SE4RC project leader Mr Zibusiso Ncube said the massive project was implemented as a pilot project to test the viability of mini grids.
“In other words, the general perception that we had on this project is if you connect economic activities and very essential social services, then you can have an increased demand of energy in the community,” he said.
Energy is fundamental to poverty reduction and economic transformation.
The SE4RC is in line with United Nations Strategic Development Goals, namely; eradicate extreme poverty, universal primary education, gender equality, reducing child mortality rate, improved maternal health and environmental sustainability
The project is also relevant to the EU policies on renewable energy which emphasised security of supply and environmental protection.
In Zimbabwe, it responds to the National Energy Policy in increasing access to affordable energy services to all citizens while complementing the Rural Electrification Agency’s activities.
Practical Action regional director Mr Kudzai Marovanidze said solar power is vital in helping rural communities to meet their energy needs.

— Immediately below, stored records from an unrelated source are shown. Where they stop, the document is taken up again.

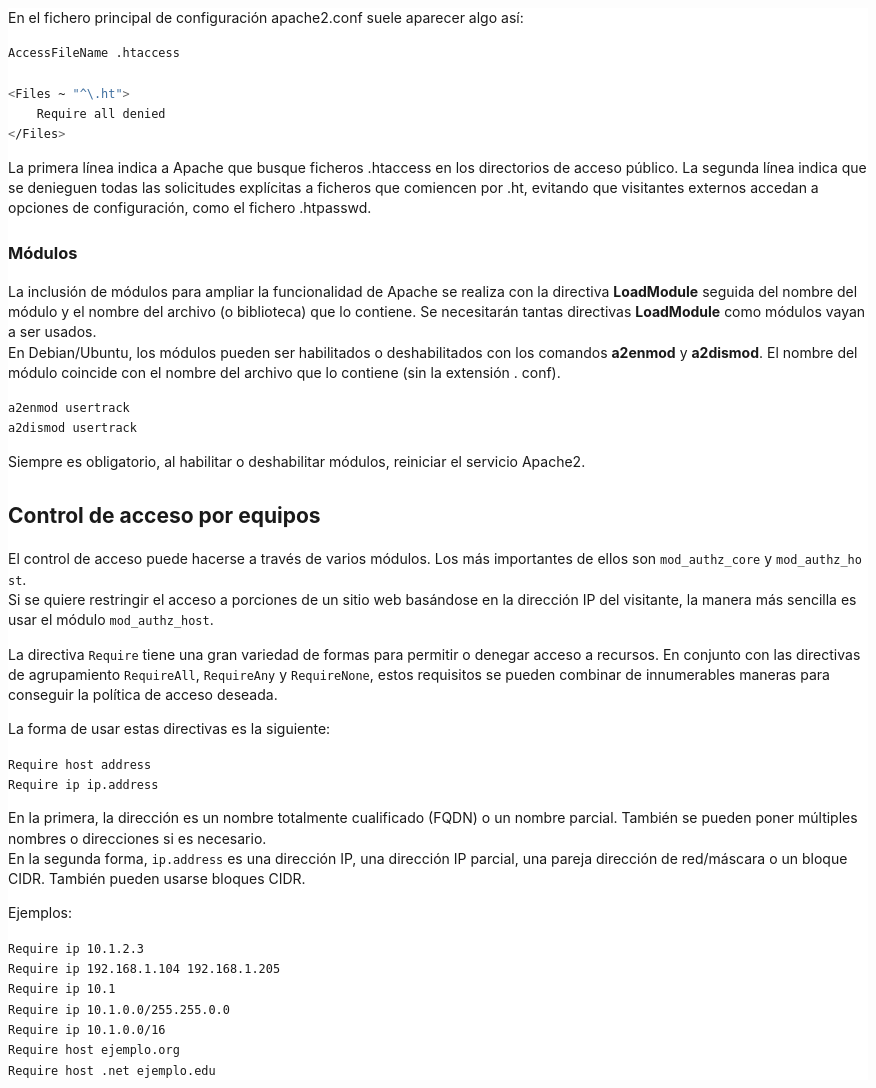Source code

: En el fichero principal de configuración apache2.conf suele aparecer algo así:

```bash
AccessFileName .htaccess

<Files ~ "^\.ht">
    Require all denied
</Files>
```

La primera línea indica a Apache que busque ficheros .htaccess en los directorios de acceso público. La segunda línea indica que se denieguen todas las solicitudes explícitas a ficheros que comiencen por .ht, evitando que visitantes externos accedan a opciones de configuración, como el fichero .htpasswd.

### Módulos

La inclusión de módulos para ampliar la funcionalidad de Apache se realiza con la directiva **LoadModule** seguida del nombre del módulo y el nombre del archivo (o biblioteca) que lo contiene. Se necesitarán tantas directivas **LoadModule** como módulos vayan a ser usados.  
En Debian/Ubuntu, los módulos pueden ser habilitados o deshabilitados con los comandos **a2enmod** y **a2dismod**. El nombre del módulo coincide con el nombre del archivo que lo contiene (sin la extensión . conf).

```bash
a2enmod usertrack
a2dismod usertrack
```

Siempre es obligatorio, al habilitar o deshabilitar módulos, reiniciar el servicio Apache2.

## Control de acceso por equipos

El control de acceso puede hacerse a través de varios módulos. Los más importantes de ellos son `mod_authz_core` y `mod_authz_host`.  
Si se quiere restringir el acceso a porciones de un sitio web basándose en la dirección IP del visitante, la manera más sencilla es usar el módulo `mod_authz_host`.

La directiva `Require` tiene una gran variedad de formas para permitir o denegar acceso a recursos. En conjunto con las directivas de agrupamiento `RequireAll`, `RequireAny` y `RequireNone`, estos requisitos se pueden combinar de innumerables maneras para conseguir la política de acceso deseada.

La forma de usar estas directivas es la siguiente:

```bash
Require host address
Require ip ip.address
```

En la primera, la dirección es un nombre totalmente cualificado (FQDN) o un nombre parcial. También se pueden poner múltiples nombres o direcciones si es necesario.  
En la segunda forma, `ip.address` es una dirección IP, una dirección IP parcial, una pareja dirección de red/máscara o un bloque CIDR. También pueden usarse bloques CIDR.

Ejemplos:

```bash
Require ip 10.1.2.3
Require ip 192.168.1.104 192.168.1.205
Require ip 10.1
Require ip 10.1.0.0/255.255.0.0
Require ip 10.1.0.0/16
Require host ejemplo.org
Require host .net ejemplo.edu
```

Says CARD executive director Mr Melton Luanga: “ We were already running solar energy projects, but on a smaller magnitude.
“The SE4RC is quite huge as compared to the projects that we have been running.”
The mini grid provides power mainly to economic activities, irrigation schemes — Rustlers’ Gorge, Mankonkoni and Sebasa — business centres, Mashaba and Msendami, and two social services — Mashaba Clinic and Mashaba Primary School.
The project is benefiting more than 8 000 people in Gwanda South, while in Malawi it is benefiting up to 20 000 people.
Zimbabwe and most other countries in the region need to roll out massive campaigns to promote the installation of both industrial and domestic solar systems which could immediately help the countries to make significant savings on energy costs while at the same time promoting a cleaner environment.
The current rate of traditional electricity supply is exorbitant for most rural communities and it makes their agricultural produce uncompetitive.
With an average access to electricity standing at 21 percent in the rural areas and 80 percent in urban areas, the need for alternative energy supplies to meet the energy supply deficit cannot be overemphasised.
Zimbabwe and most SADC countries have abundant renewable energy resources which are barely exploited and there is need to unlock value from them.
Access to electricity in both rural and urban areas is still low and the harnessing of renewable energy could easily fill this energy gap, especially now when Zimbabwe and most African countries are experiencing rapid urbanisation which is pushing up demand for energy.
Renewable energy collected from renewable resources such as sunlight, waste, wind, water and geothermal heat are some of the options that need to be looked at by Zimbabwe and other countries in the region.
The use of renewable energy can help accelerate access to energy, particularly for the majority of the rural people without access to electricity and who are still using traditional biomass which cause much harm to the environment.